The Pearson Correlation Coeffecient measures the relationship of variables in a linear fashion on an X and Y coordinate system. The values range from -1 to +1. When the value is closest to -1, the relationship is negatively correlated. When the value is closest to +1, the relationship is positively correlated. Having a value close to 0 means that there is no significant correlation between X and Y.
Below we look at comparing age to salary with values that create a strong positive correlation.
ages = [18, 18, 25, 27, 30, 38]
wages = [18000, 24000, 55000, 61000, 65000, 88000]
df = pd.DataFrame({'ages': ages, 'wages': wages})
sns.lmplot('ages', 'wages', data=df)
df.corr()
You can see that these variables have a strong positive correlation. They are very close to 1.
The Spearman Rank Order Correlation measures the relationship of ordinal, interval or ratio variables. These values must be monotonic in nature. Essentially the variables both decrease or increase together.
x = np.arange(0, 100)
x2 = np.arange(1, 5)
y = (1/4) * (x**2)
y2 = np.exp(-x2)
y3 = np.sin(x / 5)
# Plot increasing relation
df = pd.DataFrame({'x': x, 'y': y})
ax = sns.lmplot('x', 'y', data=df)
sns.plt.title('Monotonically Increasing')
df.corr(method='spearman')
# Plot decreasing relation
df = pd.DataFrame({'x': x2, 'y': y2})
ax = sns.lmplot('x', 'y', data=df)
sns.plt.title('Monotonically Decreasing')

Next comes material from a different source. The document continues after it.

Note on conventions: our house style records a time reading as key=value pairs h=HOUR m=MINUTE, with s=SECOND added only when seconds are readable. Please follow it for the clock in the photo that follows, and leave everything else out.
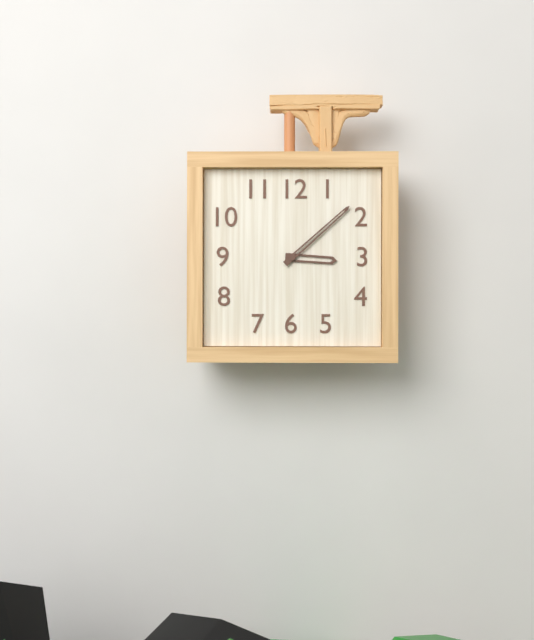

df.corr(method='spearman')
# Plot no relation
df = pd.DataFrame({'x': x, 'y': y3})
ax = sns.lmplot('x', 'y', data=df)
sns.plt.title('Not Monotonic')
df.corr(method='spearman')
A Point-biserial correlation consists of a binary variable and a non-binary variable. It is the same computation as the Pearson correlation with the exception of having a binary variable.
Let's create a distribution where you become obese as you get older.
# Create some values
obese = [0, 0, 0, 0, 0, 0, 1, 1, 1, 1]
ages = [10, 20, 30, 35, 40, 45, 50, 55, 60, 70]
df = pd.DataFrame({'obese': obese, 'age': ages})
df.corr()
df.plot.scatter('age', 'obese')